Here are four high-profile movies that ended up denying primates their big moment on the silver screen…
Not only did Star Wars almost feature a monkey, the monkey in question would have portrayed one of the most iconic characters in cinema: Yoda. As most nerds know, the ultimate solution for portraying Yoda in the original movies was the use of puppetry and actor Frank Oz, but be-jeaned creator George Lucas didn’t approve at first. He thought it looked too unrealistic and would distract moviegoers from whiny baby Luke Skywalker’s journey on how to use space magic.
His solution? A monkey in a mask. A good idea in theory, as long as that theory is based in no sort of understanding of animal behavior or general feasibility. Humans don’t enjoy wearing masks, because, as anyone who’s sweated a solid pint into the back of a Ghostface mask while trick-or-treating can testify, they’re pretty uncomfortable. It turned out that getting the monkey in question to both stop digging for grubs in the swampland and wear a mask for a full take was too much. Hilariously, the specific problem was that the monkey in question kept yanking off the mask and waving it wildly in the air every time they tried to film a take. Sun Wukong-level monkey king shit.
James Bond is a worldwide cinematic phenomenon, based off the book series by Ian Fleming. One could strongly question if the world would know Bond’s name nearly as well if the first movie in the series, Dr. No, had tanked at the box office, instead of becoming a smash hit that would get millions of people horny for women with a knife in their bikinis and the Nehru jacket — the Nehru jacket being the iconic outfit of Joseph Wiseman’s Dr. Julius No.
However, an early draft of the script for Dr. No resulted in a hard producer’s no. The draft in question suggested that Dr. No be played by a monkey. You may know that it’s illegal for a monkey to be a doctor, on account of them being unable to take the Hippocratic Oath. That’s just plain medical law. Producer Cubby Broccoli, whose name sounds like a cartoon bear that emphasizes healthy eating, related to the Daily Mail a “sinking feeling” they felt reading the script and being introduced to a monkey version of the antagonist. It would be hard to argue with the decision to make Dr. No human, especially given that it might be hard to introduce someone as “the world’s greatest spy” to audiences when apparently they are having an incredibly hard time outsmarting a monkey.

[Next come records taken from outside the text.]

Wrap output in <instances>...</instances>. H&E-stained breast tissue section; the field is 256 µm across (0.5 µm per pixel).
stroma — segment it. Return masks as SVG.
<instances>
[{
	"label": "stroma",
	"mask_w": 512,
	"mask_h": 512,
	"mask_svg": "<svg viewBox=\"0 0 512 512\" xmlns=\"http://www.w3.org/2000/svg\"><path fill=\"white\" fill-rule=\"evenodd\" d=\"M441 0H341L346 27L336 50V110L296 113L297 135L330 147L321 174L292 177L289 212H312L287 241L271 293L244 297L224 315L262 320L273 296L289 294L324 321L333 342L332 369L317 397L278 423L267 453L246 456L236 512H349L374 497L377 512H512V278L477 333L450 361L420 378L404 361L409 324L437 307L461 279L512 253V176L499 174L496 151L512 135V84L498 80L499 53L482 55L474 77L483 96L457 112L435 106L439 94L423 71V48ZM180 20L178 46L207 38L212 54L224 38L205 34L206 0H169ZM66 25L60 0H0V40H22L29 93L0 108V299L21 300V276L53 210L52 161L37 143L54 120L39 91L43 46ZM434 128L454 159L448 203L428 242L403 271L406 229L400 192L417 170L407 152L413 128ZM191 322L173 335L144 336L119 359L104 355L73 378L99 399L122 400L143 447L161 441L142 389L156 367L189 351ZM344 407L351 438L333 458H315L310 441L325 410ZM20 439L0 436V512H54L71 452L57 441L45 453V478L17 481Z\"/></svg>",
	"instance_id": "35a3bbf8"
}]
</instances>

The Predator series has apparently had more than one big decision made about the antagonists during production, besides firing Jean-Claude Van Damme in the original because (at least according to one account) he wouldn’t stop doing kickboxing moves as the titular Predator. In addition to the hulking dental nightmare, though, in Shane Black’s 2018 remake, there were plans for a series of monkey sidekicks that weren’t nearly as much fun as the one in Friends. Specifically, predator monkey hybrids that even the bravest man wouldn’t attempt to place a small, adorable T-shirt on.

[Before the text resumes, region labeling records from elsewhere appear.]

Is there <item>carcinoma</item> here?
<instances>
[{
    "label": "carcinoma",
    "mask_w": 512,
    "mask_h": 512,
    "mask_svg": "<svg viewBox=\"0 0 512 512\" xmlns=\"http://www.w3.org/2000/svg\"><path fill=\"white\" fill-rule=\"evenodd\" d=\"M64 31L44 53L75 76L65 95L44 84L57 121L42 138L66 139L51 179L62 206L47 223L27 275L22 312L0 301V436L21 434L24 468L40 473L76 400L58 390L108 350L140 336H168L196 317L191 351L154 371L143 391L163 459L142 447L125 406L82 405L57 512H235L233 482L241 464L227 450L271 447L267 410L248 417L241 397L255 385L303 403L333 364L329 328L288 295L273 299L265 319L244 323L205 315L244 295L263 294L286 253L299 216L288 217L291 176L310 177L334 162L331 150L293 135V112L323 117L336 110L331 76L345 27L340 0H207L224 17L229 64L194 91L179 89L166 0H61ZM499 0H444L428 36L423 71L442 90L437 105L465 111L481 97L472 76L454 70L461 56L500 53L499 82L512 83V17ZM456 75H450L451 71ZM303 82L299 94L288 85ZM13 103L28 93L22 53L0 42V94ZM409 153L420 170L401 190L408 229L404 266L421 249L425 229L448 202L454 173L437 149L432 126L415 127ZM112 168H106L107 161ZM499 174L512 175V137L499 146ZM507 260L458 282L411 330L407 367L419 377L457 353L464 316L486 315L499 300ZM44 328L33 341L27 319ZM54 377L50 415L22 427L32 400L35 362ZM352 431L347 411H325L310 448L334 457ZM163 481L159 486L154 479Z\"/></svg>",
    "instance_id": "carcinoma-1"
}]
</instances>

In fairness, they weren’t real monkeys, as that would be a direct violation of the will of god and the creation of a genuine chimera that would threaten human life. They were going to be CGI, and the idea made it at least far enough to give us screenshots that are suitably spine-shifting. The movie, unfortunately, was a rare blemish on Black’s mostly excellent resume. If he wants, he can blame it on the monkeys. It definitely would have made the movie more memorable.
Speaking of direct violations of the will of god, there was also a monkey — well, at least half a monkey — that never made it to the final version of David Cronenberg’s The Fly. If you’re familiar with The Fly or Cronenberg’s general deal, you already know that his movies are famously yucky. The Fly didn’t skimp in any sense on scenes that make a sausage-factory tour seem like pleasant dinner theater, but there was one scene that, after reportedly making test audiences vomit, was cut.
The scene involves Jeff Goldblum’s Seth Brundle attempting to teleport a baboon and a cat at the same time and still ending up with two separate animals. This does not occur. Instead we get a horrific baboon-cat hybrid that we’ll have to call a “caboon” because “bat” is already taken. Brundle is, in a word, disappointed with the result, and so, he retires the experiment — with a lead pipe, by beating his awful new pet to death. The scene did eventually make its way to the public on DVD, though, in case that’s how you get your kicks.
And for the pedants among us, I'll save you the Google search: Yes, baboons are monkeys, not apes. They’re members of the Cercopithecoidea family of Old World monkeys.